# Fidecomiso Question



## wjvv (Apr 8, 2014)

I have a house in Playa Del Carmen which is held in a Fidecomiso. I am selling that house and purchasing another which is near Merida:lock1:. Can I use my existing Fidecomiso to both sell the one and purchase the other or do I have to create a whole new Fidecomiso.


----------



## Longford (May 25, 2012)

I don't have the answer to your question. I have a question for you, though: are you at the stage of the purchase near Merida where you've met with the Notario Publico who will handle the transaction?
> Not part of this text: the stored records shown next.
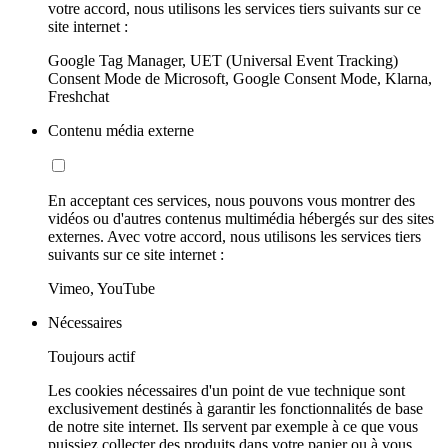
votre accord, nous utilisons les services tiers suivants sur ce
site internet :
Google Tag Manager, UET (Universal Event Tracking)
Consent Mode de Microsoft, Google Consent Mode, Klarna,
Freshchat
Contenu média externe
En acceptant ces services, nous pouvons vous montrer des
vidéos ou d'autres contenus multimédia hébergés sur des sites
externes. Avec votre accord, nous utilisons les services tiers
suivants sur ce site internet :
Vimeo, YouTube
Nécessaires
Toujours actif
Les cookies nécessaires d'un point de vue technique sont
exclusivement destinés à garantir les fonctionnalités de base
de notre site internet. Ils servent par exemple à ce que vous
puissiez collecter des produits dans votre panier ou à vous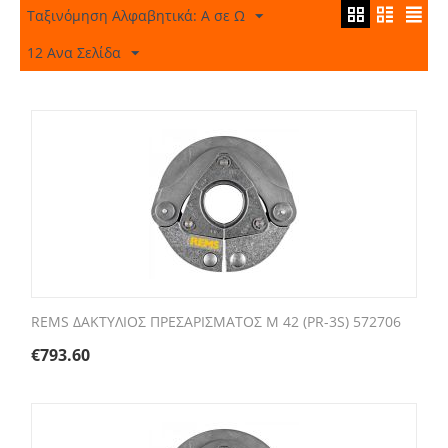
Ταξινόμηση Αλφαβητικά: A σε Ω
12 Ανα Σελίδα
REMS ΔΑΚΤΥΛΙΟΣ ΠΡΕΣΑΡΙΣΜΑΤΟΣ M 42 (PR-3S) 572706
€
793.60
If so, I'm supposing that Notario ... or the Notario who handled the PDC property ... will have the answer to the question.


----------



## sparks (Jun 17, 2007)

The bank is holding your fideicomiso so I would ask them first. I would imagine you'll close one and open another .... both costing money.


----------



## AlanMexicali (Jun 1, 2011)

sparks said:


> The bank is holding your fideicomiso so I would ask them first. I would imagine you'll close one and open another .... both costing money.


I was under the assumption you could transfer ownership of property that has a fideicomiso to another foreigner and not close it and the new owner would save a bundle.


----------



## sparks (Jun 17, 2007)

AlanMexicali said:


> I was under the assumption you could transfer ownership of property that has a fideicomiso to another foreigner and not close it and the new owner would save a bundle.
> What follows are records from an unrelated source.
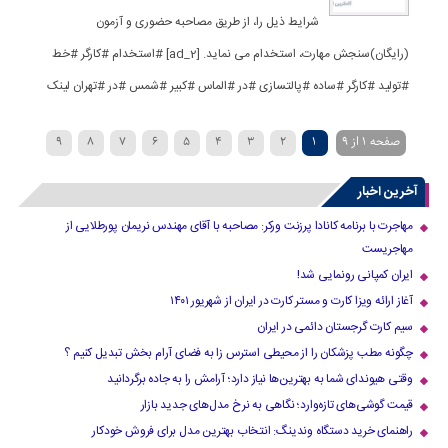
شرایط ذیل را، از طریق مصاحبه حضوری و آزمون
(رایگان)سنجش مهارت، استخدام می نماید. [ad_2] #استخدام #کارگر #خط
#تولید #کارگر #ساده #پالتسازی #در #الماس #کبیر #شمس #در #تهران لینک
صفحه 1 از 9
1
2
3
4
5
6
7
8
9
›
آخرین اخبار
مهاجرت با برنامه کانادا پرزنت ورکر: مصاحبه با آقای مهندس نریمان پورطلایی از
مهاجریست
ایران کمپانی رونمایی شد!
آغاز ارائه ویزا کارت و مستر کارت در ایران از شهریور ۱۴۰۱
سیم کارت گرجستان دائمی در ایران
چگونه مطب پزشکان را از محیطی استرس زا به فضای آرام بخش تبدیل کنیم ؟
وقتی هیوندای شما به بهترین‌ها نیاز دارد؛ آرامش را به جاده برگردانید
قیمت گوشی‌های تازه‌وارد؛ نگاهی به نرخ مدل‌های جدید بازار
راهنمای خرید دستگاه وندینگ: انتخاب بهترین مدل برای فروش خودکار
Maybe but that leaves Mexicans out of the equation.


----------



## AlanMexicali (Jun 1, 2011)

sparks said:


> Maybe but that leaves Mexicans out of the equation.
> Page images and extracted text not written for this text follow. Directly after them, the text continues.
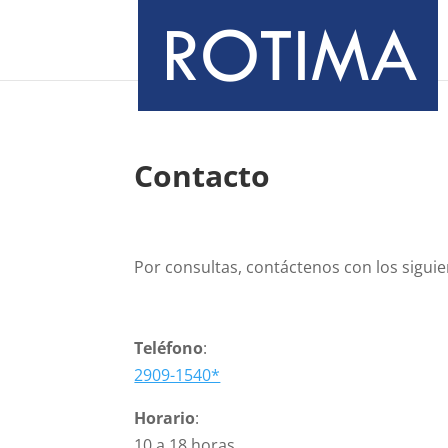
Contacto
Por consultas, contáctenos con los siguie
Teléfono
:
2909-1540*
Horario
:
10 a 18 horas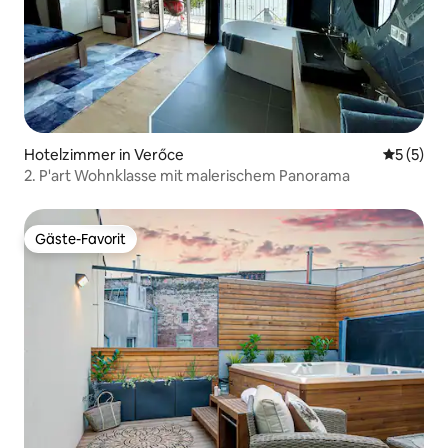
Hotelzimmer in Verőce
Durchsch
5 (5)
2. P'art Wohnklasse mit malerischem Panorama
Gäste-Favorit
Gäste-Favorit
He can ask more for the house and advertise it comes with a fidiecomiso.


----------



## sparks (Jun 17, 2007)

I did find this somewhere but that is transferable to another person for the same property. Not transferable to another property.



> However, once a fideicomiso is set up, it is transferable and does not have to be recreated when the property is sold. This makes the fideicomiso an asset.


Also .... unless you are only selling to gringos .... Mexicans don't need a fideicomiso


----------



## RVGRINGO (May 16, 2007)

True: Mexicans or expats with dual citizenship would probably neither need nor want a trust; just a straight deed, which is not available to non-citizens in the restricted zones near the seas or the border.


----------



## mstevens (Feb 1, 2012)

There are some advantages to Mexicans in holding a property in a fideicomiso, particularly when it comes to probate.


----------